Stored data entries:
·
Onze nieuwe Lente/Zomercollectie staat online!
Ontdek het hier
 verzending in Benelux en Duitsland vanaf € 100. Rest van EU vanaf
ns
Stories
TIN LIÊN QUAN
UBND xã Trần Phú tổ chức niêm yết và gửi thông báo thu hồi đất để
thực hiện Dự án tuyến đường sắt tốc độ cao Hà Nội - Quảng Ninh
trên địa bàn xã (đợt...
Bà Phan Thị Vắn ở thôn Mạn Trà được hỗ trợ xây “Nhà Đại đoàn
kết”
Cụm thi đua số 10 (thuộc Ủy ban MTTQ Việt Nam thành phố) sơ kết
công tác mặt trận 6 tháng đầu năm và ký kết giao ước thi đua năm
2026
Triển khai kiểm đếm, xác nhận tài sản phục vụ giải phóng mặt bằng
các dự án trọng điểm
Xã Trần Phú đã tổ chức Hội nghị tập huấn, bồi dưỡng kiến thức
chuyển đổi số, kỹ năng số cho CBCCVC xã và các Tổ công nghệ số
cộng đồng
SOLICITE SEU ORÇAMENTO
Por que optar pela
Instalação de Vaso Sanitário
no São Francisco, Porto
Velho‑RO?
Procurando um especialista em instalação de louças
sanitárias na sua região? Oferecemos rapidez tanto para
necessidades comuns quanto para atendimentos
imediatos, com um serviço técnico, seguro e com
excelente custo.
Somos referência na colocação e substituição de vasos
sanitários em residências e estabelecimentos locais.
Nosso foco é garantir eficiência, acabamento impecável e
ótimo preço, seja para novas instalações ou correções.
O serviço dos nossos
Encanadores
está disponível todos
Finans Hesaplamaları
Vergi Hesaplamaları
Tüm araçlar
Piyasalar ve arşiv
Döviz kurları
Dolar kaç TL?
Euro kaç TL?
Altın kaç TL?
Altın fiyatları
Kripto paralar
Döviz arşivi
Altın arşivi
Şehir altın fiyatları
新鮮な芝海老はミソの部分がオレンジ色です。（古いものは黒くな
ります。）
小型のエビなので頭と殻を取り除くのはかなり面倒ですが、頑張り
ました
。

==

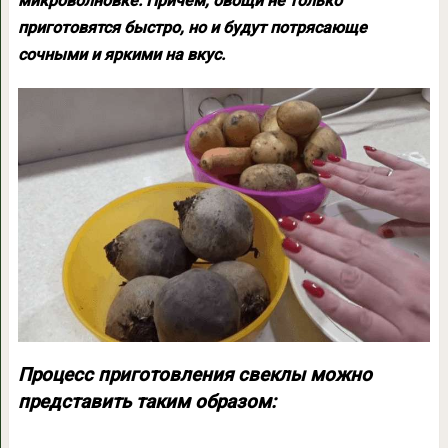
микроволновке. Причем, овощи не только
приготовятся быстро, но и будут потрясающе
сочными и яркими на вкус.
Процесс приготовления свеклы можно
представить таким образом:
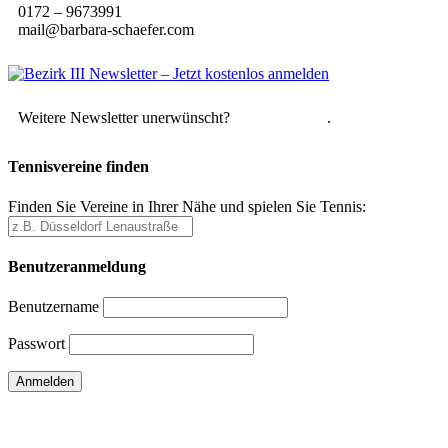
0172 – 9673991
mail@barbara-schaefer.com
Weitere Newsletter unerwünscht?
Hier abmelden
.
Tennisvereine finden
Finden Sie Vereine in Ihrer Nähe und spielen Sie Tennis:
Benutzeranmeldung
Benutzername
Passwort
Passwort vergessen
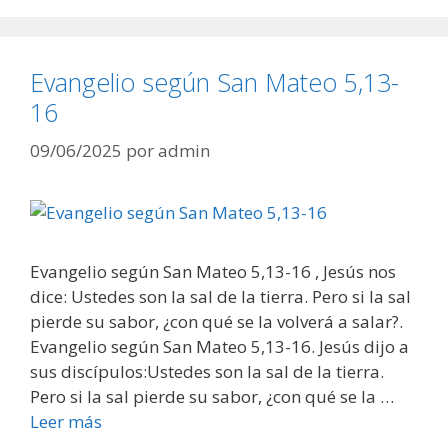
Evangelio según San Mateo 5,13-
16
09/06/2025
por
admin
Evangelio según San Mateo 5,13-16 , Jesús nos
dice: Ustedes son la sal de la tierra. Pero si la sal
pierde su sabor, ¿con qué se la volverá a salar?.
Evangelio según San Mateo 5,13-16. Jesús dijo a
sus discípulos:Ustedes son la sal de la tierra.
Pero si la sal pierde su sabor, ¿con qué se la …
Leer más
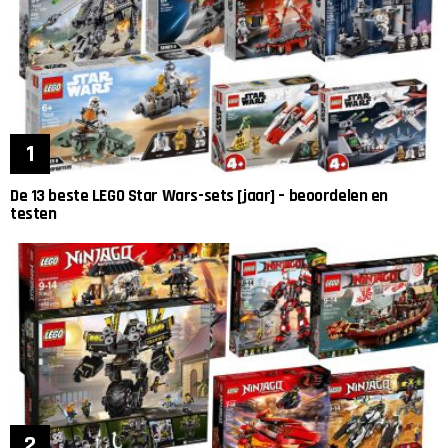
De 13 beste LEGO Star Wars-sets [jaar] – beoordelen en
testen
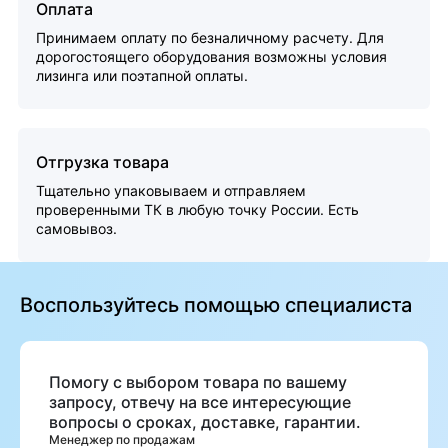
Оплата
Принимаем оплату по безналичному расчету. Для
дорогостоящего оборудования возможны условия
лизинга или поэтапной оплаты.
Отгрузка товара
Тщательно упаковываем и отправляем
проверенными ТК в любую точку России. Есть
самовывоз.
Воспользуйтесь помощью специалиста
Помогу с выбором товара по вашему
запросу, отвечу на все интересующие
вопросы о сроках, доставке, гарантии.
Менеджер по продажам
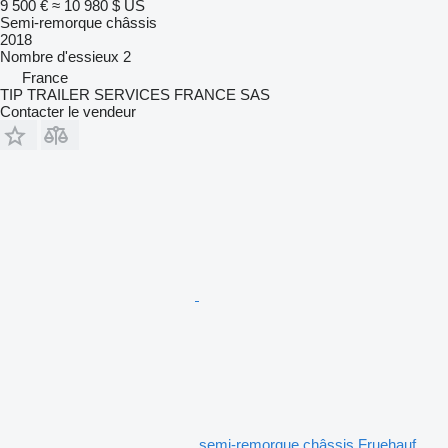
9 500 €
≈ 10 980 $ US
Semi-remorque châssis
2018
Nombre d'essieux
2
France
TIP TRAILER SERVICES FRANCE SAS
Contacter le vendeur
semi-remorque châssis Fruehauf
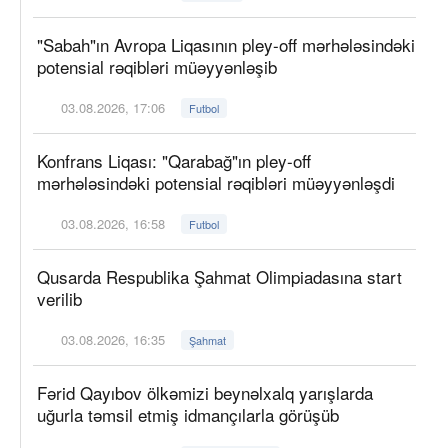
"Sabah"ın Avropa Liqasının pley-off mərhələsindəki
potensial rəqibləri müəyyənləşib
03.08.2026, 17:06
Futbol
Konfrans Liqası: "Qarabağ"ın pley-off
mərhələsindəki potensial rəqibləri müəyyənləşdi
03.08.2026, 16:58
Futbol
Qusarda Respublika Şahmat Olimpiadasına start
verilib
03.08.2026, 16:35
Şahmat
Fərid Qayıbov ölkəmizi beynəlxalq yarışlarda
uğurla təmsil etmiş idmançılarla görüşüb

--

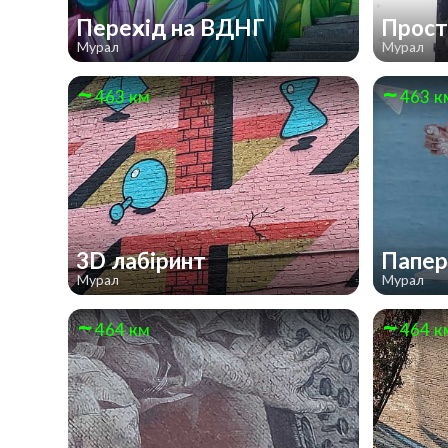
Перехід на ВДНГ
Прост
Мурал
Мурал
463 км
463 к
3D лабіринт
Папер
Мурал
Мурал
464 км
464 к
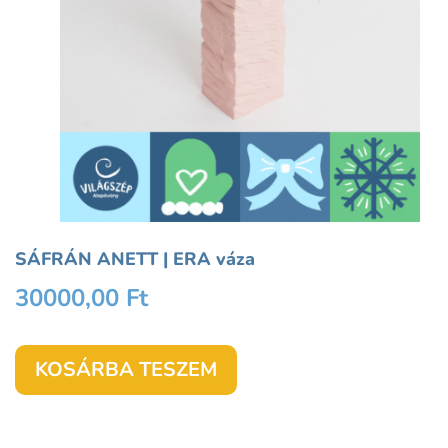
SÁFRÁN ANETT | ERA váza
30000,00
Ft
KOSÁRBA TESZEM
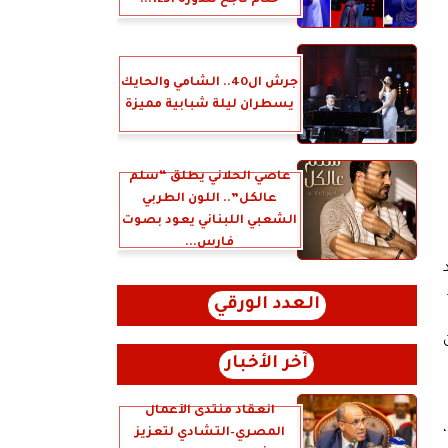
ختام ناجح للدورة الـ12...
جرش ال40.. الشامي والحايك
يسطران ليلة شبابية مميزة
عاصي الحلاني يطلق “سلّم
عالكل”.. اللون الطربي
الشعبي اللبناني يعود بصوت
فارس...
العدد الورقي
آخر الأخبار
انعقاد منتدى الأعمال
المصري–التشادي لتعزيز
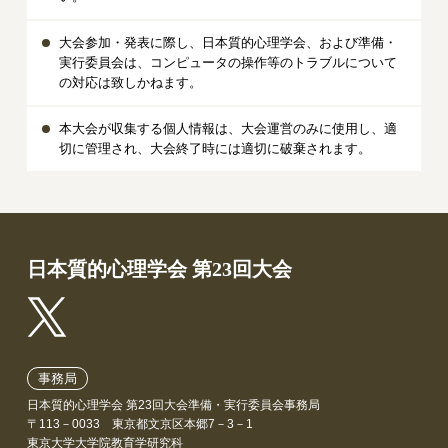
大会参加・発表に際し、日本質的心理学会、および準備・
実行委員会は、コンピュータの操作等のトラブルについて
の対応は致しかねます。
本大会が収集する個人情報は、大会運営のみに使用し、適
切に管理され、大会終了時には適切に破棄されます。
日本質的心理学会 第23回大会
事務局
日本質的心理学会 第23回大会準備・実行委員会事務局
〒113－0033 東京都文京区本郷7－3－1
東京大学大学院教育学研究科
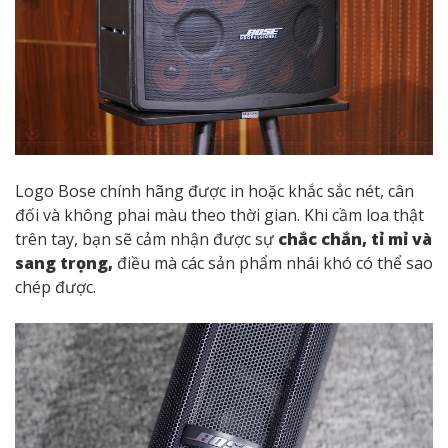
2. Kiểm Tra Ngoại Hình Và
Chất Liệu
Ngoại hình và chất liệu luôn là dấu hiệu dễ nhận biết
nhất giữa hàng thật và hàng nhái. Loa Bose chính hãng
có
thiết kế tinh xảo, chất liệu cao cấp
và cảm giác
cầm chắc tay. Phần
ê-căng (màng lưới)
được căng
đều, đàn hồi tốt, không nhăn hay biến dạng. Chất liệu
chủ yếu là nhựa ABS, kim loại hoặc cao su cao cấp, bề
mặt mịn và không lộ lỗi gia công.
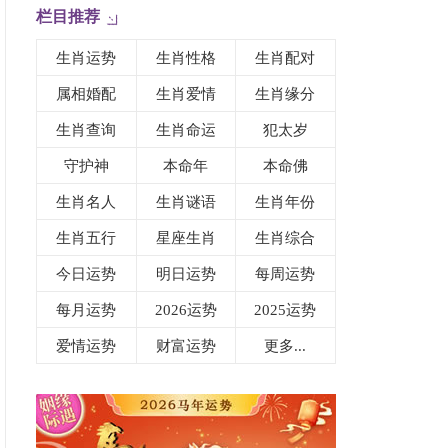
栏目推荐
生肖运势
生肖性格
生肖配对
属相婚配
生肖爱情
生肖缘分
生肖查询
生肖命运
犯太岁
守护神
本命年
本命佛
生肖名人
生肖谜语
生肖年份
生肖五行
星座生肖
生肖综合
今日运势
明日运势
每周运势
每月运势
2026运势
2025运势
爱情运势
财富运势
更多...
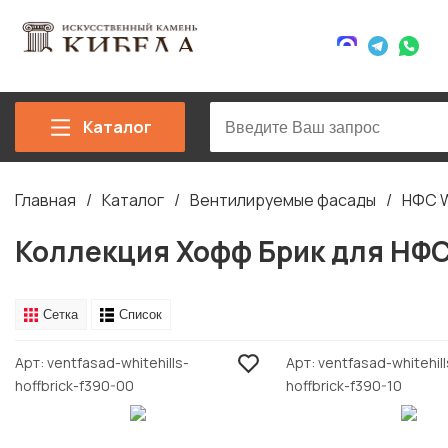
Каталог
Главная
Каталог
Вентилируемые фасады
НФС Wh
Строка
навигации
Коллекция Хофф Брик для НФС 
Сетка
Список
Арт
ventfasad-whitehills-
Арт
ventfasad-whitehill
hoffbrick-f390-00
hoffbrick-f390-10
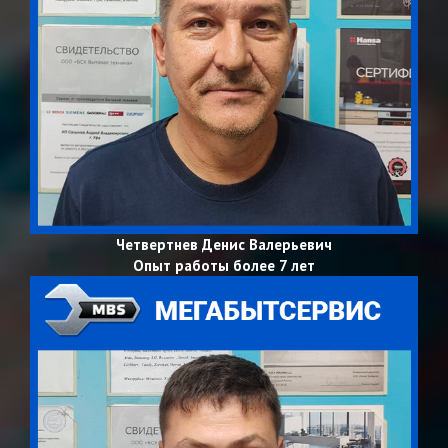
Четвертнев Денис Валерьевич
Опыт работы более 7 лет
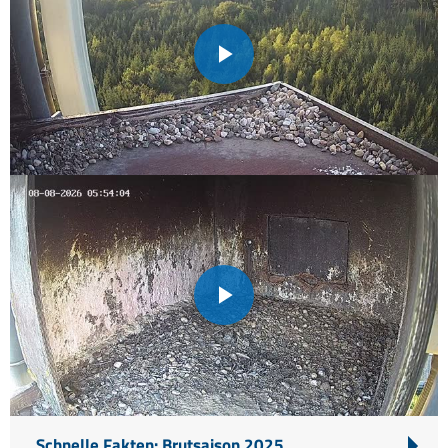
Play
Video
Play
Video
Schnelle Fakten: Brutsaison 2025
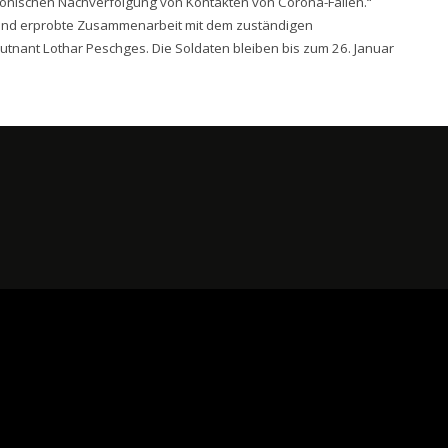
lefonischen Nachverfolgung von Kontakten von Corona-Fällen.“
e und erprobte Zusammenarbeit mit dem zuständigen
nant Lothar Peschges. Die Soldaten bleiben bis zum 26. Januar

Task goal ▸
List every line in the records that contains the string "fiyatları".

The answer ▸
Altın fiyatları
Şehir altın fiyatları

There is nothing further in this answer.